Monday, February 1, 2016

Paris, Texas


It had been some time since a film left me speechless and stunned.  Rarely happens.  Something so deep and beautiful.  IQIRU, THE LAST PICTURE SHOW,  HOTEL ROWANDA, MAGNOLIA: these are a few that have really taken my breath away.  Films with unexplainable power.   I had never seen Wim Wenders' PARIS, TEXAS, other than a moment or two back when it was featured on HBO in the '80s.  In those days, it would've been too slow and introspective for me.  I hadn't lived enough life back then, anyway, even if I could've related to some of the familial issues and feelings of solitude expressed in Wenders' film.

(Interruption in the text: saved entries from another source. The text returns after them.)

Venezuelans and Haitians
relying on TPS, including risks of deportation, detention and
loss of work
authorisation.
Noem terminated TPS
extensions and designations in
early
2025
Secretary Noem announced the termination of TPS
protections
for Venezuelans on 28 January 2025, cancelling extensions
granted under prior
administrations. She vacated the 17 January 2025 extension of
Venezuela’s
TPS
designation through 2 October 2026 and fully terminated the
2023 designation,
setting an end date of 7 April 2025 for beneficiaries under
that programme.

Seen now, PARIS, TEXAS is a crusher.  A masterpiece of mood and emotion.  Striking Ry Cooder score. Astonishing use of color.  The bright reds and greens almost make the Texas and California landscapes appear Expressionistic, though the hard outline reality of dusty roads and parking lots is always apparent.  The story begins in the big empty of the desert. A drifting man wanders into a bar and passes out after shoving a handful of ice in his mouth.  After a doctor identifies him and calls his brother Walt (Dean Stockwell) - a billboard designer who lives in Los Angeles - we begin to slowly learn about this man.  A beaten soul named Travis (Harry Dean Stanton) who remains mute even after his brother comes to retrieve him.  After an attempted escape, and much prodding by Walt,  Travis eventually begins to speak, desiring to visit Paris.  The one in Texas.

Travis doesn't remember much of what happened during the four years he was missing. A wife and child were left behind.  Hunter, now eight years old, lives with Walt and his wife Anne (Aurore Clement) in L.A.  Travis' wife Jane (Nastassja Kinski) is still in Texas, whereabouts unknown.  Paris, Texas is where he thought he would settle with his family someday.

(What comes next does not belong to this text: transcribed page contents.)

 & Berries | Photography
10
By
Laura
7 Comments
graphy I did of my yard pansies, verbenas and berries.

Travis returns to California with his brother. Things are awkward.   Father and son are strangers, curiosities to each other.  When home movies are shown, Travis' memory reignites, his heart suddenly burdened.  Hunter does not respond to Travis warmly at first.  A relationship is not rebuilt overnight, especially one that may never have existed with any depth.   As time goes on, Anne reveals that every month Jane deposits money into an account for her son.  A bank in Houston.

I can tell you more, of the eventual reunions.  The heartbreak of those left behind.  At one point or another in PARIS, TEXAS each character will know that particular sting.  The unimaginable weight of abandonment. The feelings as hollow and lost as the American West on display so vividly through Robby Mueller's lens.  The story arrives at a conclusion seen in countless dramas, but this one is so perfect in its understatement, yet so emotionally devastating.

Every moment of Wenders' film is mesmerizing.  From the opening shots of a man in the desert to the final moments of a man in a different, though perhaps similar place.  PARIS, TEXAS may play more effectively for viewers who understand the sort of defeat and loneliness Travis experiences.  Others will hiss at his final decision, fail to understand it.  For me, it was all right there in the lengthy scene between estranged husband and wife through the glass.  A perfectly thought out and realized conceit that does not feel contrived or pretentious.  I don't want to ruin it for you, invisible audience.  But see the film and tell me it is not a perfect method through which a man who feels like a ghost, a wraith might decide to communicate his feelings. It is one of my favorite scenes in cinema history, and absolutely one of the most heartbreaking.